NOTEPAD++ REGEX - I can't get what's in between two strings, I don't get it

I'm so close to understanding regex. I'm a bit stumped, I thought i understood lazy and greedy.
Here is my current regex: <g_n><!\[CDATA\[([^]]+)(?=]]><\/g_n>)
My current regex makes:
<g_n><![CDATA[xxxxxxxxxx]]></g_n>
match to:
<g_n><![CDATA[xxxxxxxxxx
But I want to make it match like this:
xxxxxxxxxx
You want
<g_n><!\[CDATA\[(.*?)]]></g_n>
then if you want to replace it use
\1
in the replacement box
Your matching the whole string, the brackets around the .*? match all of that and put it in the \1 variable
So the match will be all of the string with \1 referring to what you want
To change the xxxxx
Regex :
(<g_n><![CDATA[)(?:.*?)(]]></g_n>)
Replacement
\1WHAT YOU WANT TO CHANGE TO\2
It looks like you need to add escape slashes to the two closing square brackets, as they are literals from the string you're parsing.

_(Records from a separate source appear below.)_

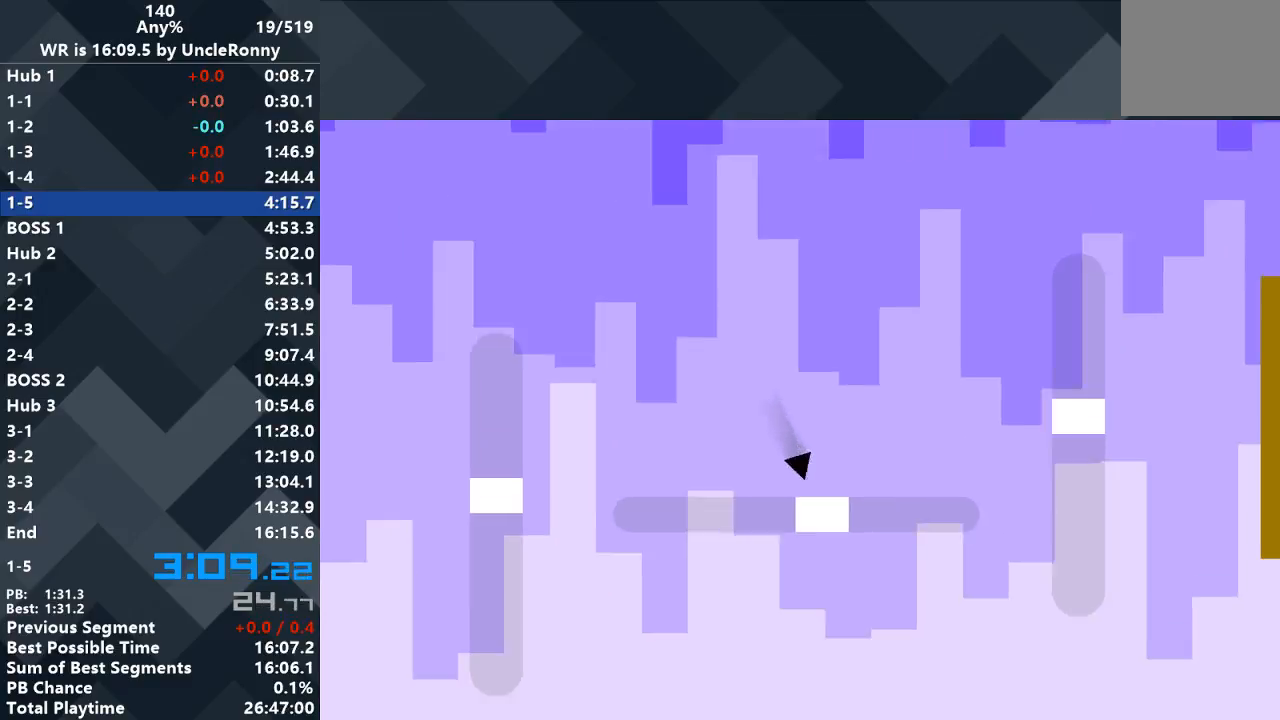
{"keys": ["right", "up"], "events": [[133, "up", "down"]]}
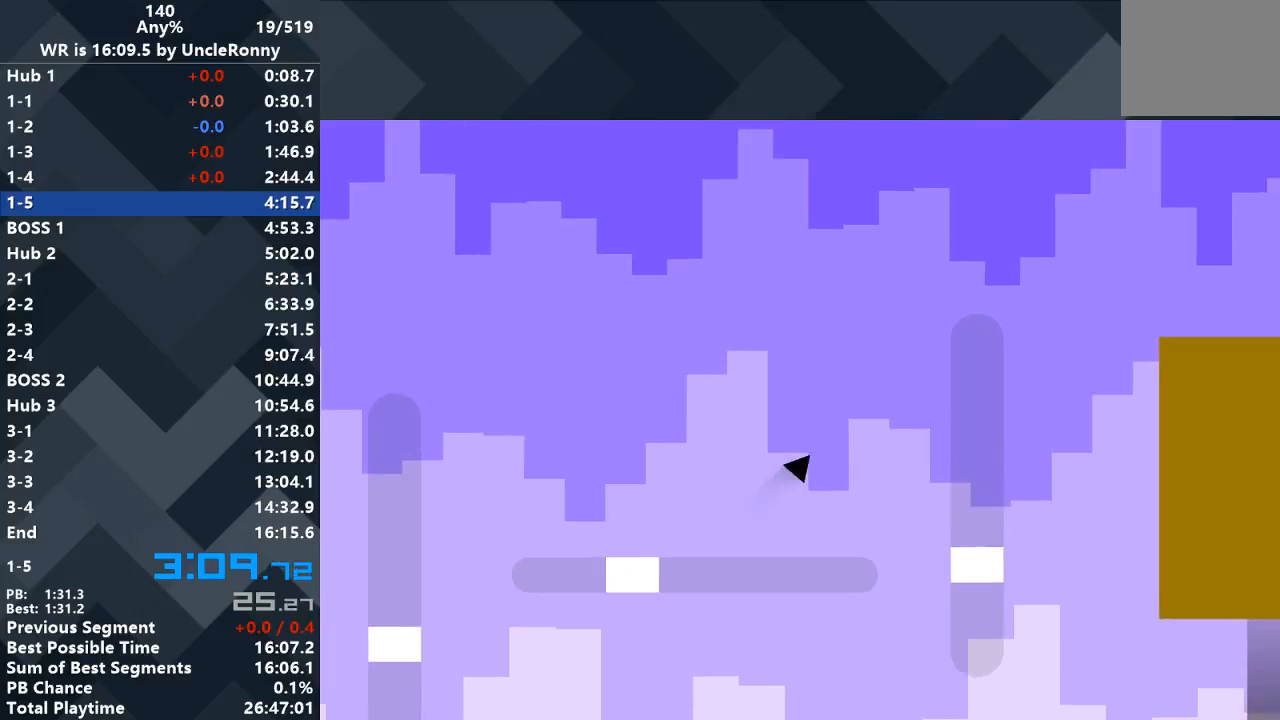
{"keys": ["right"], "events": [[267, "up", "up"]]}
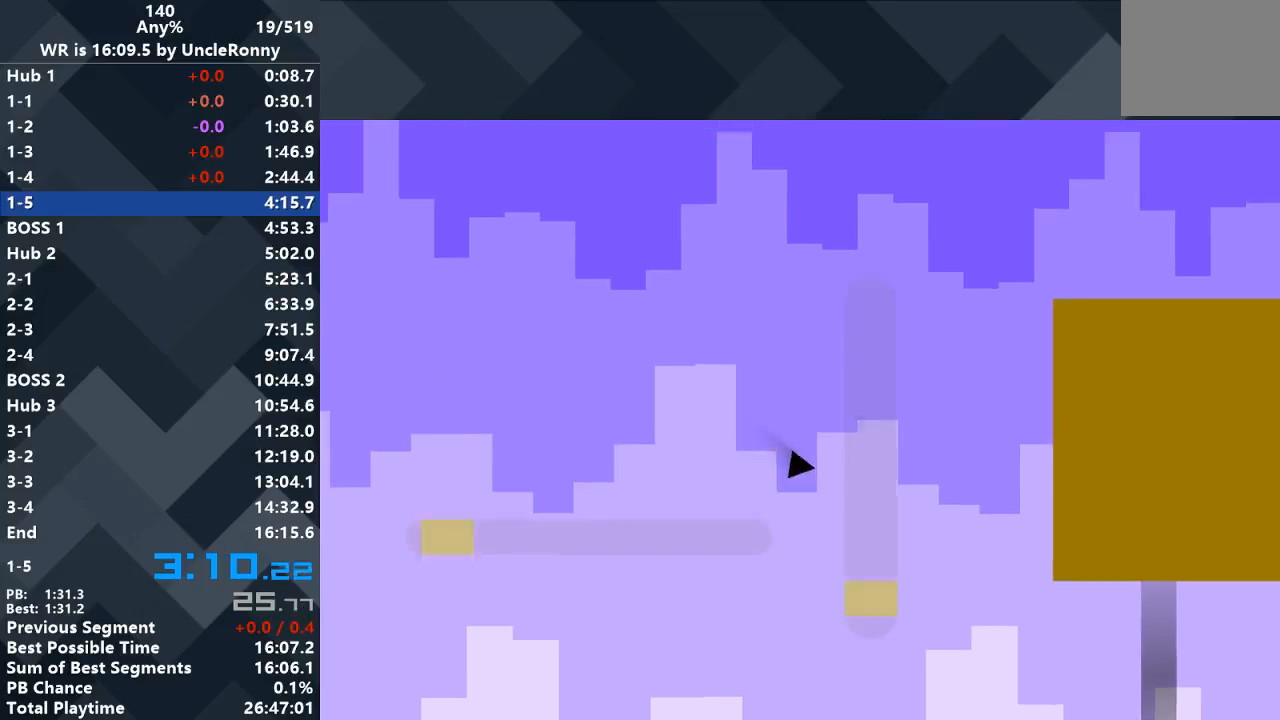
{"keys": [], "events": [[333, "right", "up"]]}
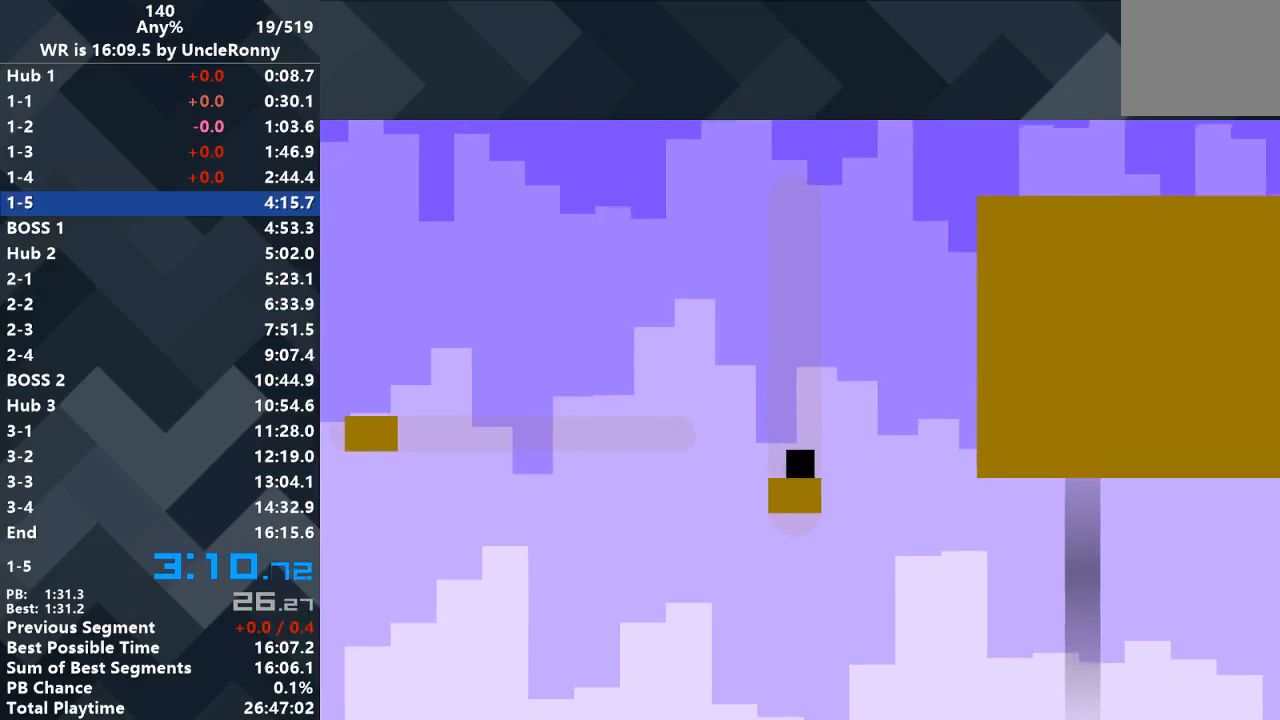
{"keys": [], "events": [[200, "right", "down"], [300, "right", "up"]]}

<g_n><!\[CDATA\[.*+?\]\]><\/g_n>
^ ^
Any square brackets not being escaped by backslashes will be treated as regex operational brackets, which in this case won't catch the input string.
EDIT, I think the +? is redundant.
\[.*\]\]> ...
should suffice, since .* means any character, any amount of times.
Tested with notepad++ 6.3.2:
find: (<g_n><!\[CDATA\[)([^]]+)(?=]]></g_n>)
replace: $1WhatYouWant
You can replace + by * in the pattern to match void CDATA:
<g_n><![CDATA[]]></g_n>